To quote Thomas Paine in The Age of Reason :
"In every point of view in which those things called miracles can be placed and considered, the reality of them is improbable, and their existence unnecessary. They would not answer any useful purpose, even if they were true; for it is more difficult to obtain belief to a miracle, than to a principle evidently moral, without any miracle. Moral principle speaks universally for itself. Miracle could be a thing of the moment, and seen but by a few; after this it requires a transfer of faith from God to man to believe a miracle upon man's report. Instead of admitting the recitals of miracles as evidence of any system of religion to be true, it should be considered as symptoms of it being fabulous. It is necessary to the full and upright character of truth that it rejects the crutch; and it is consistent with the character of fable to seek the aid that truth rejects."

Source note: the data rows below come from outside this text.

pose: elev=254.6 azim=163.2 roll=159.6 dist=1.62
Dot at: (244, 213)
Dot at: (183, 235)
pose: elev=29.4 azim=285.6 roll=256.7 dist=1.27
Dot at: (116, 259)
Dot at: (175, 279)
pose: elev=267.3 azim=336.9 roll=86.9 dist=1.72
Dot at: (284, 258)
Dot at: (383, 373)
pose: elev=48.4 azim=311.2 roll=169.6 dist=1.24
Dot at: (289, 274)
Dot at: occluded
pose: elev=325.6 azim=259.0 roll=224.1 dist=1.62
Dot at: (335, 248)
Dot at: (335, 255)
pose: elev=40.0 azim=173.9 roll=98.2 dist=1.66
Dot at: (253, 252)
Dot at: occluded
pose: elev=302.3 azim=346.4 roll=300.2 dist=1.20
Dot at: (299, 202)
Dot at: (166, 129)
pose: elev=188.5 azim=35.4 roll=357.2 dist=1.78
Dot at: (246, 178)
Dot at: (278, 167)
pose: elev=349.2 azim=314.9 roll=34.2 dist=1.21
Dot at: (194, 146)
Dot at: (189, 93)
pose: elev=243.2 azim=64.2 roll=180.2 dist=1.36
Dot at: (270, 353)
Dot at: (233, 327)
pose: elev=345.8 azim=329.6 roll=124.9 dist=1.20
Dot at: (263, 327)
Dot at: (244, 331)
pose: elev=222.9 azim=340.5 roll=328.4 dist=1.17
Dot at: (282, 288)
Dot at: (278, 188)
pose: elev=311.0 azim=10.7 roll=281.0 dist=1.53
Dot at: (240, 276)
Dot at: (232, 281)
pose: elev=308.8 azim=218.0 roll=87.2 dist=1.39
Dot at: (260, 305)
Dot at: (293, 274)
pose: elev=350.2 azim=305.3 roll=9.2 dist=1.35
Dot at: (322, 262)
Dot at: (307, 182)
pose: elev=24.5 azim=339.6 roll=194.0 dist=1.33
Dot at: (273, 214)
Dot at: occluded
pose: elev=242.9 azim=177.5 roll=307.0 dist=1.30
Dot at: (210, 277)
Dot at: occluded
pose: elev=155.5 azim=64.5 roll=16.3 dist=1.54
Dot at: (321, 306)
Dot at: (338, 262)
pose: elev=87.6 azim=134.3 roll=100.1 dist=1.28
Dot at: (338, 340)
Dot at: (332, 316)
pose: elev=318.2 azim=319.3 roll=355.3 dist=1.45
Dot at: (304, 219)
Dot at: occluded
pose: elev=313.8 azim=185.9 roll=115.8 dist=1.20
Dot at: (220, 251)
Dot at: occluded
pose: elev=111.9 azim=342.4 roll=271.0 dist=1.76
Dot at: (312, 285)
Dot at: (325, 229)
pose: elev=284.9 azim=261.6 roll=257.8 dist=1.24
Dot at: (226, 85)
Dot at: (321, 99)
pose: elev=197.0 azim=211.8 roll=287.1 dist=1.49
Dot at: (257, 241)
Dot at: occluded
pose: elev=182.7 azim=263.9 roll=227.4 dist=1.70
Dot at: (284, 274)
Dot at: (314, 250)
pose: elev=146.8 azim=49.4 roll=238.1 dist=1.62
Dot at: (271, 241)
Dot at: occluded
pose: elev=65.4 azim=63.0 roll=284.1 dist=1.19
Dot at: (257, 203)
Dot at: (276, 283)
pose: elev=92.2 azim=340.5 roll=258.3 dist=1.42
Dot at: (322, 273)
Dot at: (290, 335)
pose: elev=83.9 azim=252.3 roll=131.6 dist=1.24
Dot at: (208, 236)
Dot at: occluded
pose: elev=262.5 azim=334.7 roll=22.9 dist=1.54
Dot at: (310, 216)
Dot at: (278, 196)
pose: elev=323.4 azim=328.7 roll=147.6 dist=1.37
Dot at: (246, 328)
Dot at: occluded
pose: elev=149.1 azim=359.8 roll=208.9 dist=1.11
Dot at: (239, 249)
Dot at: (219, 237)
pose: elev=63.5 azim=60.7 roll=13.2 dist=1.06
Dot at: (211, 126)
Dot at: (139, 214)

So, if we want to put anything to the test, it would be a man's character. His ability to see a vision, relate it to others, and become a prophet rests on his moral character. It would not matter if the vision or miracle was true one whit. Because he was the only witness to it, then we would all have to rely upon his word. Having never met Joseph Smith personally, I would then have to rely upon accounts from others, and put my faith and trust in their character. It still would not matter if it was a lie or not. My belief would rest upon witnesses, not upon whether or not I believed such a miracle could occur at all. It is a thousand times more likely that no such miracle ever occurred. And I get that understanding from studying the character of the man who made the claim. This is why it is so upsetting to read volumes of Mormon history, to read the history of polygamy, of other "vision" claims from the same man. It's upsetting to discover just ONE lie in the story. It casts doubt upon the man. That's why there is such a movement in the church to maintain their beliefs and stand firm against any doubts. How would that be accomplished? Willful ignorance. The desire to NOT know any different. The desire to keep believing because so much time and effort has been invested in the cause and it would be TOO painful to realize it was based on a lie. Some people would rather live this way. And to me, that is the real sin. Turning down the use of the one gift our Creator gave us, the use of REASON.